Results Serum from 78 patients with ERA (median age 17 years) and 20 age and gender matched healthy controls was tested. Dkk-1 levels were significantly higher in patients with ERA (median=2971pg/ml, IQR 2258–3511pg/ml) compared to healthy controls (median=1806pg/ml, IQR 1307–2950pg/ml, p=0.0014) (Figure 1A). Patients with ERA who were HLA-B27 positive had higher Dkk-1 levels (median=3081pg/ml, IQR 2337–3680) than those who were HLA-B27 negative (median=2445pg/ml, IQR 1832–3365, p=0.0488) (Figure 1B). Interestingly, there was no significant difference in Dkk-1 levels between patients with axial and those with persistently peripheral ERA or between patients on TNF inhibitors versus those naïve to biologics. There was no correlation between Dkk-1 and CRP, ESR, patient age at date of sample or disease duration. Eleven patients with ERA of the 78 tested had already developed bony fusion of their sacroiliac joints (SIJs); in this group Dkk-1 levels were unexpectedly lower (median=2214pg/ml, IQR 2103–2618pg/ml) compared to those with ERA who had no evidence of bony fusion on MRI scan (median=3042pg/ml, IQR 2321–3607pg/ml, p=0.0355) (Figure 1C).

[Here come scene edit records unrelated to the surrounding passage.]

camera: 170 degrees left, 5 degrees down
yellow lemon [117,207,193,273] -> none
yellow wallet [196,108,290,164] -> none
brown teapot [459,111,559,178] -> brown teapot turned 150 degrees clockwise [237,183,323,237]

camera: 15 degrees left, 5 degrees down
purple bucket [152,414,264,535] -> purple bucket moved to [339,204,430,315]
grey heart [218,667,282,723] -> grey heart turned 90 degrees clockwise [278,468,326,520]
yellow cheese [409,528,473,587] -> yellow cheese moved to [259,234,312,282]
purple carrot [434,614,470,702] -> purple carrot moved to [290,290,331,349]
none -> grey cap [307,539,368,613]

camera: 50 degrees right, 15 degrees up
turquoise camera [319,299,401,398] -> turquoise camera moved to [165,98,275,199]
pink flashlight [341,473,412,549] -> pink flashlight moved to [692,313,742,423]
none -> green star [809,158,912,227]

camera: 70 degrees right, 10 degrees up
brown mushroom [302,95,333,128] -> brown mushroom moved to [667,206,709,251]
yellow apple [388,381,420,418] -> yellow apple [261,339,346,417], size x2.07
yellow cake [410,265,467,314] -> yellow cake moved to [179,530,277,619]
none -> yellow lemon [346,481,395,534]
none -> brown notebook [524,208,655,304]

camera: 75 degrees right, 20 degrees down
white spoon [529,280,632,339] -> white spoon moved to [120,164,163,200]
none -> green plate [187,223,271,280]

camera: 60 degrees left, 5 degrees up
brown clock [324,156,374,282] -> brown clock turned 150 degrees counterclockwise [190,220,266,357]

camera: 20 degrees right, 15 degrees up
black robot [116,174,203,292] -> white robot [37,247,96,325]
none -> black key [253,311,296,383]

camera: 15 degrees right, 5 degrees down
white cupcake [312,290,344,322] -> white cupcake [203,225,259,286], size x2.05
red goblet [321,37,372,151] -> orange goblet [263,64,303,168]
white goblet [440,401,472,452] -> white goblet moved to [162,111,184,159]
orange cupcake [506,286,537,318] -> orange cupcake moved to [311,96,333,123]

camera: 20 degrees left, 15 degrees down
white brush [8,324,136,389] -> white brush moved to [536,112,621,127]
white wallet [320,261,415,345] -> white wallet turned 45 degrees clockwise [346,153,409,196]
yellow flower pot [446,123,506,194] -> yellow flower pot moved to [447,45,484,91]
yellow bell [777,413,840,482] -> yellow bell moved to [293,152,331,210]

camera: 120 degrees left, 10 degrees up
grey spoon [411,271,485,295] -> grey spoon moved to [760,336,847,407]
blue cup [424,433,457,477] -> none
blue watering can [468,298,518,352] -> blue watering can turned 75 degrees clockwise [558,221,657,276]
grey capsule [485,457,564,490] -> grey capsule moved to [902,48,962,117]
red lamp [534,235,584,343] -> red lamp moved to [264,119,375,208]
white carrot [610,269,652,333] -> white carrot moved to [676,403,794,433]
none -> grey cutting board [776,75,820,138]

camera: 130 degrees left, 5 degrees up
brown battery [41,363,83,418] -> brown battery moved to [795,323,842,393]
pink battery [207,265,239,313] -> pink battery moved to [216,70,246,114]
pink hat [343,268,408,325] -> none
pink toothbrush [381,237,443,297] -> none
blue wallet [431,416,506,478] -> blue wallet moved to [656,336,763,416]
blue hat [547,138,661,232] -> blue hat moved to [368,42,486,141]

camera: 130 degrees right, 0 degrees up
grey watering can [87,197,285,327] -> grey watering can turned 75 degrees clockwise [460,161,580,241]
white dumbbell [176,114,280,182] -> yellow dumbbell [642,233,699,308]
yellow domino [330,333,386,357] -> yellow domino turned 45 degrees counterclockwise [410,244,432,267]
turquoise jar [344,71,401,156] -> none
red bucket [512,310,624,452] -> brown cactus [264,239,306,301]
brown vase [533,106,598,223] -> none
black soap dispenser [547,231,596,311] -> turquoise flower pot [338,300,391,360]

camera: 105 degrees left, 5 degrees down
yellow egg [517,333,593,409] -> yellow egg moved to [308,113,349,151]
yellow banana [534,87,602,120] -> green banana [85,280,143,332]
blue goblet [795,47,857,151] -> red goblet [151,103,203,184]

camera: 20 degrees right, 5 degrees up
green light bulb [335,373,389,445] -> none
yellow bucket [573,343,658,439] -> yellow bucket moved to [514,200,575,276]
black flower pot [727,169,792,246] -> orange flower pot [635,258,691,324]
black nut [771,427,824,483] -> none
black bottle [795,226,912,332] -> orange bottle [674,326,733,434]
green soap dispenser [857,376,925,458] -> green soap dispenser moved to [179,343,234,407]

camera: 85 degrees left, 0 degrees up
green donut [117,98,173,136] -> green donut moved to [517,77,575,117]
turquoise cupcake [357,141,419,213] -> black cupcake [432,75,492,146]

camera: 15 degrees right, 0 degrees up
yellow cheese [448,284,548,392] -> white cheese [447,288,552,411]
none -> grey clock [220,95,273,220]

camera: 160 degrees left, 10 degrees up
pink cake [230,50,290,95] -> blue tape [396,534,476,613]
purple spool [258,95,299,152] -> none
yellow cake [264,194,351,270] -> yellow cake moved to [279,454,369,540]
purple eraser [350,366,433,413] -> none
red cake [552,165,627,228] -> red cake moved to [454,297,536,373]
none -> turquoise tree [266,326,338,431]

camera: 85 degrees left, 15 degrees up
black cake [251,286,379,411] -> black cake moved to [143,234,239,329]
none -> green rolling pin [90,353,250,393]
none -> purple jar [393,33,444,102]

Conclusions In our study, patients with ERA had significantly higher serum levels of Dkk-1 compared to controls. Levels were even higher in those patients who were HLA-B27 positive but there was no correlation with axial disease, patient age, disease duration, CRP, ESR or TNF inhibition treatment. Patients with existing bony fusion of their SIJs had lower levels of Dkk-1, despite the numbers being relatively small. Dkk-1 levels appear elevated in ERA but may reduce with the occurrence of bony fusion. Further larger and longitudinal studies are needed to confirm these findings and to correlate changes in Dkk-1 levels with treatment and MRI findings over time.